SELECTED TEXT:
++++++++++++++++++++

# Stargrass (Heteranthera zosterifolia) problem



## grafalski (Feb 25, 2006)

I'm having problem with my stragrass. Pls take a look at the picture. All older leaves are getting "cracks" that spread and finally those leaves die. New leaves are fine for a couple of days. 

My tank:

29 gallon
2x65W coralife PC. I keep one 65w for 10 hours/day. The second one is on for 6 hours/day
I used EI method in my tank adding
1/4 tspn KNO3 3 x a week
1/16 KH2PO4 3 x a week
TMG 5 ml 3 x a week
C02 30 ppm
Gh 8-8
Kh 3-4
I change 50% of water every week

I gave up EI and lately I add 1 ppm of KNO3 daily, 0.12 KH2PO4 daily and I add 1/2 tspn of K2SO4 a week.
TMG 5 ml a week 3 x a week.

I also placed tropica plant nutrition capsules in the gravel layer.

I don't have problems with blyxa, swords, christmas moss, HC, Hydrocotyle leucocephala but stargrass and some red plants like Alternanthera reineckii.

What could cause this problem?


----------



## Avalon (Mar 7, 2005)

HZ can be finicky, but it makes for a great indicator plant. The above dosing regimen could use these adjustments:

1. A little more KNO3, somewhere between 1/4 and 1/2 depending upon your plant mass and plant choice.

2. A little more P, not much, but a little.

++++++++++++++++++++

DATA EXCERPTS:
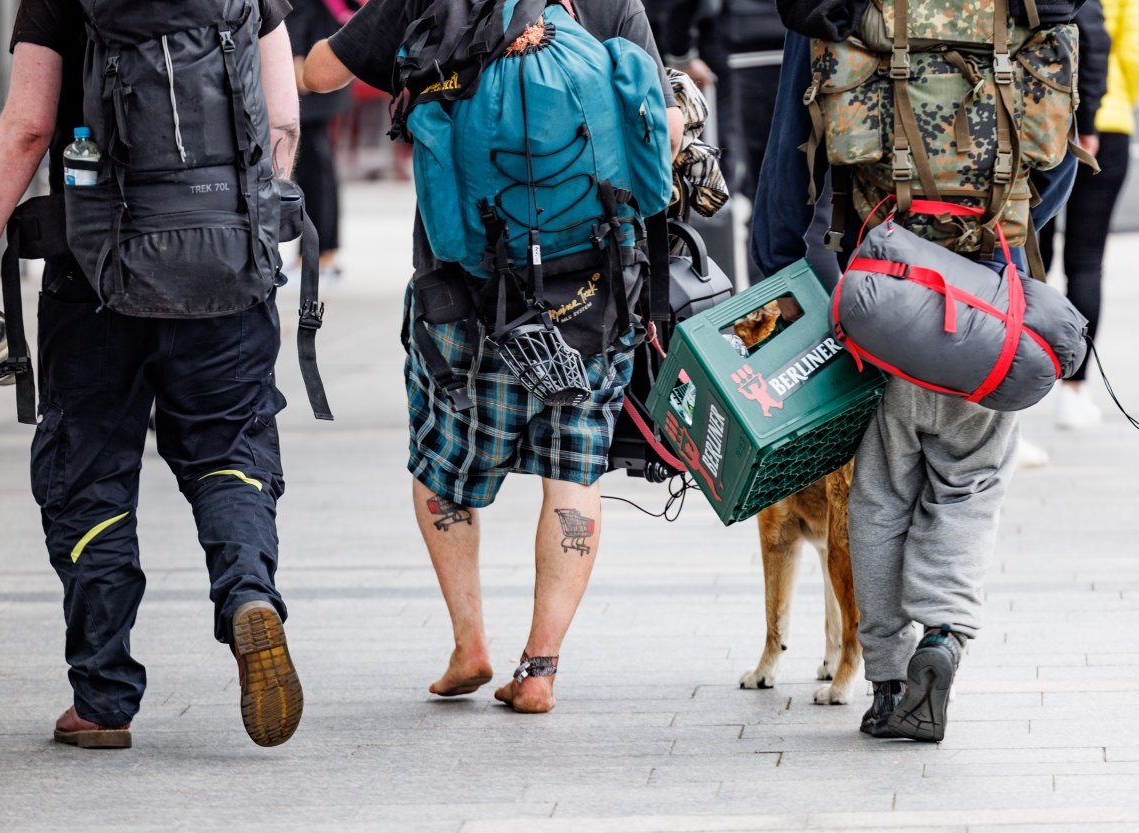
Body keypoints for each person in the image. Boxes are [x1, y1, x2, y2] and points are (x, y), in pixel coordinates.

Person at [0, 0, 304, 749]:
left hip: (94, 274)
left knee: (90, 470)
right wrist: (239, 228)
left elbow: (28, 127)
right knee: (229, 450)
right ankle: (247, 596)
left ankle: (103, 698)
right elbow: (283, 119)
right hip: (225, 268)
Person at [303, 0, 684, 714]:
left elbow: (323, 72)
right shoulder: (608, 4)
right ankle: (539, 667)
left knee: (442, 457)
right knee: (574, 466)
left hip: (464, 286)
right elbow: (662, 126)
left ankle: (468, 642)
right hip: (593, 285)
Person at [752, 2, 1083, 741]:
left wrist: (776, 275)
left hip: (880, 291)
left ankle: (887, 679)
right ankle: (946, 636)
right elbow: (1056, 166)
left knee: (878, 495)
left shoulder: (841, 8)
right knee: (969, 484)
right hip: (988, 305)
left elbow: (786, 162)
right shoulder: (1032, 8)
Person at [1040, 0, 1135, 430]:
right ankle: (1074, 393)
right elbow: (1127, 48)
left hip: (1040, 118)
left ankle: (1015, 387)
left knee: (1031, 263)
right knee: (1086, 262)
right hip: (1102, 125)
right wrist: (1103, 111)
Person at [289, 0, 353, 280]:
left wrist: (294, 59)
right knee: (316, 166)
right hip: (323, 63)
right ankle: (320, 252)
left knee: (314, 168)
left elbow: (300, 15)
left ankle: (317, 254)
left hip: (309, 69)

++++++++++++++++++++

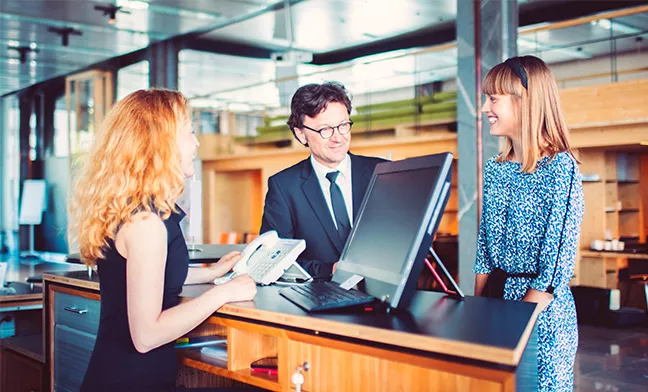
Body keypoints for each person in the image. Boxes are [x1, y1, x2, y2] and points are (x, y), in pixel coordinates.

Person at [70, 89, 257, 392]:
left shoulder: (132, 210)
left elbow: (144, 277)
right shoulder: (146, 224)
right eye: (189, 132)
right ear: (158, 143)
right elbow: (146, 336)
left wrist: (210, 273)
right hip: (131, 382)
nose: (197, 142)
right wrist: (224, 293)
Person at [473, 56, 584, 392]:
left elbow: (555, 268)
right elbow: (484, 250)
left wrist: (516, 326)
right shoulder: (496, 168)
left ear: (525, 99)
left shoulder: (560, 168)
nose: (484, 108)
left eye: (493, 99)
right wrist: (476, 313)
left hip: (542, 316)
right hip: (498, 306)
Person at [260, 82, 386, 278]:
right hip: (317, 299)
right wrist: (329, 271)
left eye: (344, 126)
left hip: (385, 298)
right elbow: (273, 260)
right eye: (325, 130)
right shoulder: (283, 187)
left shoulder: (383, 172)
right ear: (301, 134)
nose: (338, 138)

++++++++++++++++++++

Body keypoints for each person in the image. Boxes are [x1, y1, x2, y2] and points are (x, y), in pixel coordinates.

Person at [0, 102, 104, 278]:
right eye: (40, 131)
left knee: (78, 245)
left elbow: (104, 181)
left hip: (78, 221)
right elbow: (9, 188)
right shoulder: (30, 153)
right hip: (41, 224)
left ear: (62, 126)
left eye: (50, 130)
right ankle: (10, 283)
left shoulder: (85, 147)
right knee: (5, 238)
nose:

++++++++++++++++++++

WORK INSTRUCTIONS:
**A.** Copy from the stargrass thread, word for word, the passage starting with "I gave up EI" and going on through "cause this problem?".
**B.** Pick up the forum thread on the stargrass problem right after its last line and keep writing it.

RESULTS FOR THE EXERCISE:
**A.**
I gave up EI and lately I add 1 ppm of KNO3 daily, 0.12 KH2PO4 daily and I add 1/2 tspn of K2SO4 a week.
TMG 5 ml a week 3 x a week.

I also placed tropica plant nutrition capsules in the gravel layer.

I don't have problems with blyxa, swords, christmas moss, HC, Hydrocotyle leucocephala but stargrass and some red plants like Alternanthera reineckii.

What could cause this problem?

**B.**
3. Dose K2SO4 (1/4 tsp once a week should work). Under high light and high growth applications, you'll need to dose K.

4. Increase your TMG to 15mL per dose.


----------



## grafalski (Feb 25, 2006)

Thanks for your response Avalon. 

I'm going to start with adding 10ml of TMG 3 times/week. I played with +/- KNO3, KH2SO4, K2SO4 dosing before and there was no improvement so I'm leaning toward micros. Maybe 5 ml of TMG 
3x/week when I keep Co2 at 30ppm and 130W of pc for five hours is not good enough.
We'll see what happens.


----------



## grafalski (Feb 25, 2006)

After one week of TMG dosing (3 x 10ml/week) my stargrass looks much better. 
It looks like suggested EI dosage of 5 ml of TMG 3 times/week for 29 gallon tank is sometimes not enough.


----------



## grafalski (Feb 25, 2006)

OK. I add 5 ml of TMG daily + 2 ml of Flourish Iron/day. The problem with my strargrass is gone.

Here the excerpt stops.